* _Task instructions_
The expected output is exactly the lines below, starting at the line with "thumb mcp: (270, 208)" and ending at the line with "ring dip: (167, 218)", both included; no other line belongs in it.

[Body or hand keypoint data]
'''

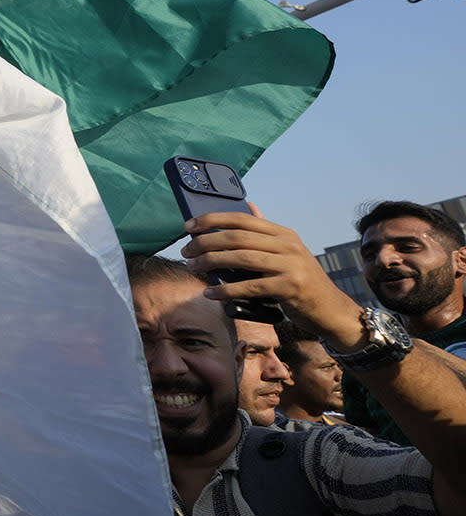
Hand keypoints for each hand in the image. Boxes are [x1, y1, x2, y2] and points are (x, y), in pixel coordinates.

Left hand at [181, 205, 357, 340]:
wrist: (330, 309)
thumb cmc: (300, 280)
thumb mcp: (287, 252)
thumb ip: (265, 233)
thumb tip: (248, 206)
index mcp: (284, 234)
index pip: (242, 219)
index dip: (212, 220)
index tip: (188, 226)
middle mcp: (288, 245)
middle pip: (237, 237)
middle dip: (205, 242)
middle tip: (186, 251)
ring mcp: (290, 266)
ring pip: (241, 258)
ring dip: (210, 262)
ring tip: (192, 267)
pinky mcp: (290, 288)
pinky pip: (249, 287)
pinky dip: (226, 290)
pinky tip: (210, 292)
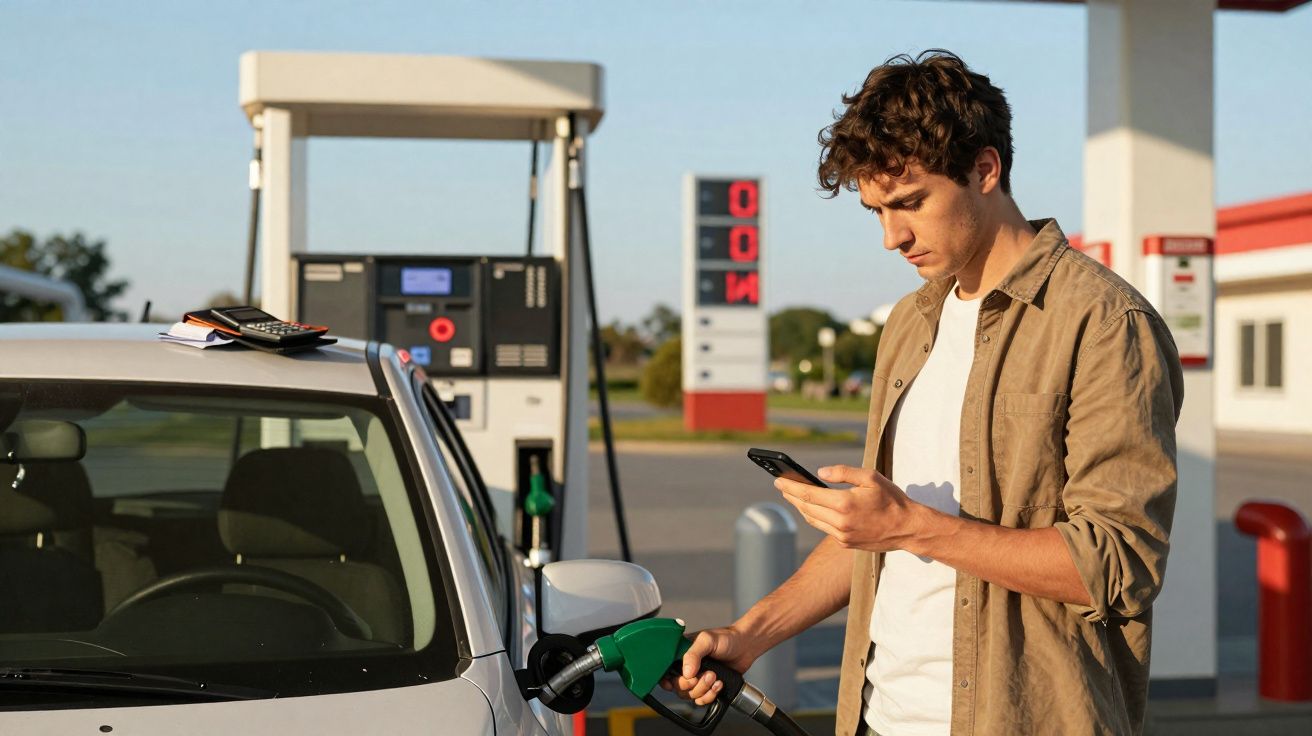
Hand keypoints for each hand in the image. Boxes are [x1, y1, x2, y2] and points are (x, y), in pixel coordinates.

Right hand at [657, 625, 758, 706]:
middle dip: (692, 684)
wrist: (745, 646)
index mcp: (680, 653)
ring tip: (715, 677)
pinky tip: (719, 684)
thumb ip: (693, 654)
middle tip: (707, 674)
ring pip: (689, 695)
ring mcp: (697, 678)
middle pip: (677, 686)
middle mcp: (686, 666)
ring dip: (703, 690)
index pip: (664, 670)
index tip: (672, 683)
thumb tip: (686, 673)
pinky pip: (701, 700)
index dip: (666, 679)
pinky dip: (710, 695)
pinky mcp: (707, 687)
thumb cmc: (726, 638)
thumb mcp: (707, 640)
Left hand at [775, 464, 922, 552]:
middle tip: (781, 486)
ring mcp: (842, 536)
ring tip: (793, 496)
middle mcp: (840, 523)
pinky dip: (815, 517)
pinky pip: (824, 528)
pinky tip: (812, 509)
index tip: (778, 480)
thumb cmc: (891, 499)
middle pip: (806, 508)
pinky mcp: (846, 544)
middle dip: (792, 496)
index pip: (808, 494)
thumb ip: (843, 473)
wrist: (907, 528)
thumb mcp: (870, 477)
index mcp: (844, 504)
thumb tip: (819, 473)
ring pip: (813, 520)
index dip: (791, 487)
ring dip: (801, 508)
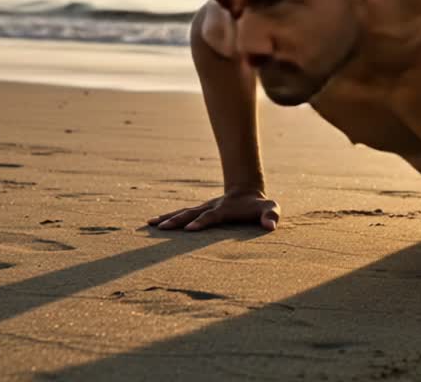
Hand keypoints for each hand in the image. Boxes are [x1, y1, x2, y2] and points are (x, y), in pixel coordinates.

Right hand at [147, 191, 279, 231]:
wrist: (248, 191)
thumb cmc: (259, 205)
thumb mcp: (270, 208)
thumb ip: (271, 215)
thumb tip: (271, 226)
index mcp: (225, 209)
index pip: (211, 216)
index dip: (201, 222)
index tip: (189, 229)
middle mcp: (210, 207)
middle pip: (191, 213)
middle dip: (176, 221)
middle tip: (161, 228)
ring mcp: (203, 208)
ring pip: (182, 212)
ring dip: (167, 218)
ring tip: (150, 224)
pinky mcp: (198, 211)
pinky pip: (180, 214)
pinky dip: (167, 217)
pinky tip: (152, 223)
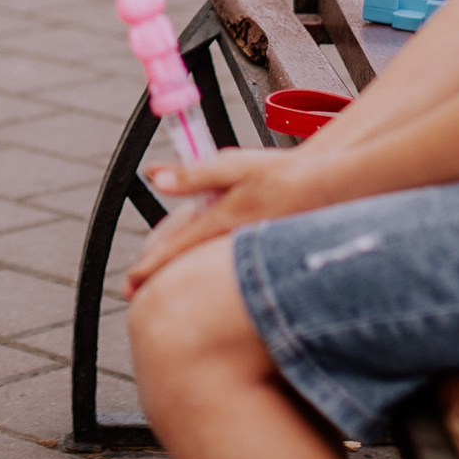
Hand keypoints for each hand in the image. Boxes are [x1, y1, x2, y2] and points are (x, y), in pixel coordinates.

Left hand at [122, 147, 294, 294]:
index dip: (149, 268)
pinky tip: (202, 265)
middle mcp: (232, 244)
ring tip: (158, 282)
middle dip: (158, 277)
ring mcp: (247, 255)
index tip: (129, 284)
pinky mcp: (259, 257)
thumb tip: (154, 175)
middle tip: (131, 292)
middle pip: (186, 264)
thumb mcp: (233, 167)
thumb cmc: (281, 174)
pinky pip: (224, 265)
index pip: (176, 249)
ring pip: (203, 266)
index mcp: (221, 222)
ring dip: (181, 272)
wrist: (330, 187)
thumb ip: (192, 173)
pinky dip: (205, 266)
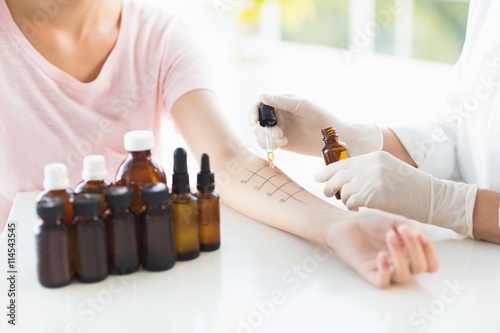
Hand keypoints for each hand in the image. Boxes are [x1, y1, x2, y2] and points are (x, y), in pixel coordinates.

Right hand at [248, 94, 381, 155]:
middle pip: (258, 121)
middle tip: (279, 135)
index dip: (253, 113)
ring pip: (260, 134)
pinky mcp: (281, 142)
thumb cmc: (323, 118)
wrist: (334, 139)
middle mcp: (278, 115)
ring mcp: (279, 129)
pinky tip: (282, 144)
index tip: (254, 123)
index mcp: (282, 102)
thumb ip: (283, 101)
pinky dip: (269, 145)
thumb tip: (262, 96)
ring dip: (266, 138)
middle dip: (263, 130)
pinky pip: (266, 143)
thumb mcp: (304, 106)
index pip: (260, 105)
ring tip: (282, 141)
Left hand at [315, 151, 477, 236]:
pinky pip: (352, 202)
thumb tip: (346, 176)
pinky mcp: (374, 195)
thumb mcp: (389, 168)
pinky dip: (352, 206)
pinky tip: (358, 207)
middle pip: (339, 177)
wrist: (432, 197)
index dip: (327, 171)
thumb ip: (369, 169)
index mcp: (374, 156)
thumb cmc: (412, 187)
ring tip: (353, 203)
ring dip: (346, 200)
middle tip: (326, 193)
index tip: (318, 177)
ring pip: (344, 192)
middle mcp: (371, 165)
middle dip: (329, 186)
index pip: (343, 162)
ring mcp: (372, 179)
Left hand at [326, 209, 437, 288]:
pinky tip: (380, 255)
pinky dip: (385, 271)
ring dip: (400, 255)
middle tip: (401, 230)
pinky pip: (382, 282)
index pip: (430, 264)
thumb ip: (411, 228)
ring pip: (403, 276)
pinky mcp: (369, 273)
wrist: (345, 223)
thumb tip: (422, 237)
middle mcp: (400, 264)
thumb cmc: (370, 223)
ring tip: (389, 235)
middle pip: (420, 268)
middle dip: (415, 249)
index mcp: (409, 253)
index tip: (420, 234)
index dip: (430, 252)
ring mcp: (385, 269)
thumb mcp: (395, 220)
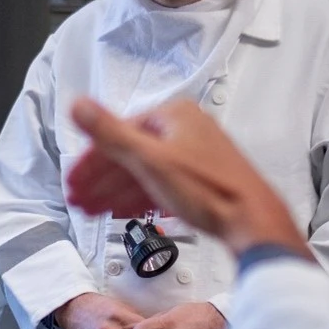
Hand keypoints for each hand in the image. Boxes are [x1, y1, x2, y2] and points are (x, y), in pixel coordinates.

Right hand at [65, 97, 310, 259]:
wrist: (252, 222)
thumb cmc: (213, 191)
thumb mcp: (151, 160)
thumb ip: (111, 133)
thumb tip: (80, 106)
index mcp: (173, 116)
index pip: (119, 133)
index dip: (92, 160)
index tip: (76, 178)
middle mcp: (184, 130)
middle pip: (129, 154)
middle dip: (101, 179)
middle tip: (80, 197)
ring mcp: (193, 155)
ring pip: (143, 171)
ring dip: (115, 191)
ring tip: (94, 208)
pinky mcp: (199, 179)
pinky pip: (158, 184)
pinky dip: (137, 197)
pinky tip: (124, 210)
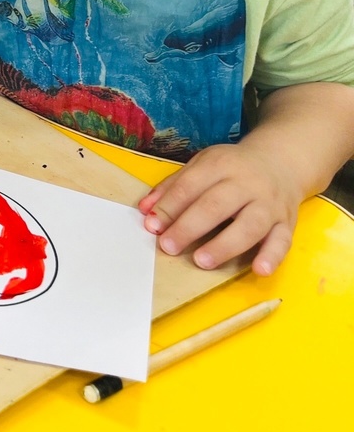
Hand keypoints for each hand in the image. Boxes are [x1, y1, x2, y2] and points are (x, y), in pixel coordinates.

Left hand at [137, 141, 302, 275]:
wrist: (280, 162)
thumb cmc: (232, 168)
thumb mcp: (201, 166)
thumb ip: (173, 186)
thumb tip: (145, 210)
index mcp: (220, 164)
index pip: (190, 186)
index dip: (170, 207)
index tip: (152, 226)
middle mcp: (246, 183)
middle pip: (216, 205)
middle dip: (189, 227)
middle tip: (168, 246)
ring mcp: (269, 203)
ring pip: (249, 225)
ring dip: (224, 245)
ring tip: (201, 260)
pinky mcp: (287, 222)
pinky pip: (282, 240)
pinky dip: (272, 256)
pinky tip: (259, 269)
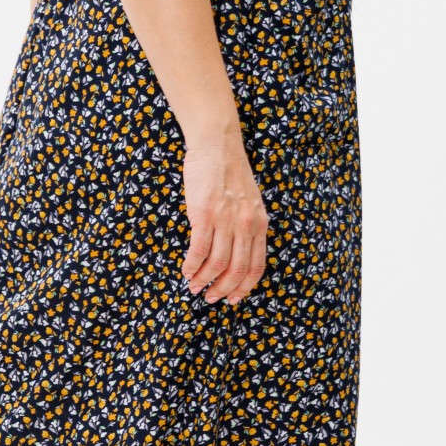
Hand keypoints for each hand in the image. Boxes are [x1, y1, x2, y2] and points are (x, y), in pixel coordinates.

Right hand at [181, 129, 266, 304]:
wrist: (217, 146)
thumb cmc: (230, 172)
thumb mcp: (250, 201)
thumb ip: (247, 225)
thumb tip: (236, 251)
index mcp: (259, 224)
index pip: (256, 266)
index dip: (244, 287)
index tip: (233, 298)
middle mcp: (245, 225)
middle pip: (237, 270)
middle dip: (223, 290)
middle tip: (211, 298)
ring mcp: (226, 221)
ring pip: (217, 264)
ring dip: (204, 280)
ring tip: (195, 287)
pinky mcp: (205, 215)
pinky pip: (199, 250)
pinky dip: (192, 266)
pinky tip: (186, 271)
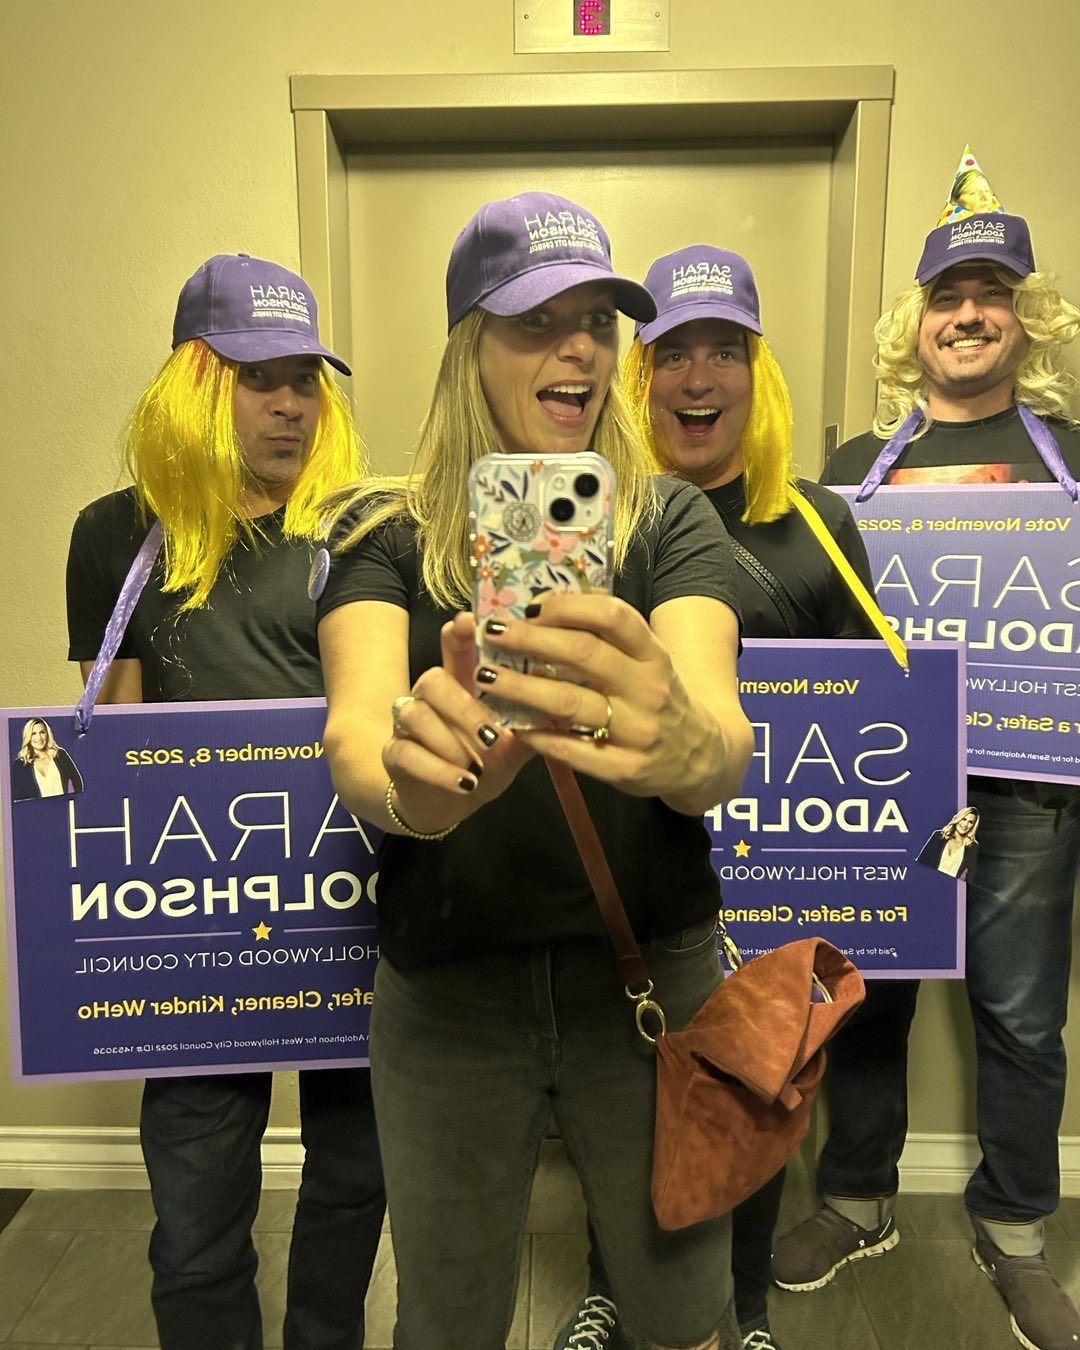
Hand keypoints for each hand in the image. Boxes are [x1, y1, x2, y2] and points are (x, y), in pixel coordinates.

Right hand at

'''

* _Result of the task_
thumb mcp: (270, 208)
thumb ip: (271, 215)
thumb tip: (271, 226)
index mcp: (225, 209)
index pip: (211, 216)
index dip: (201, 222)
index tip: (189, 229)
middle mcp: (210, 207)
middle pip: (191, 213)
middle dip: (176, 221)
middle tip: (161, 228)
ring mcp: (203, 208)
ring pip: (182, 212)
ring dip: (167, 218)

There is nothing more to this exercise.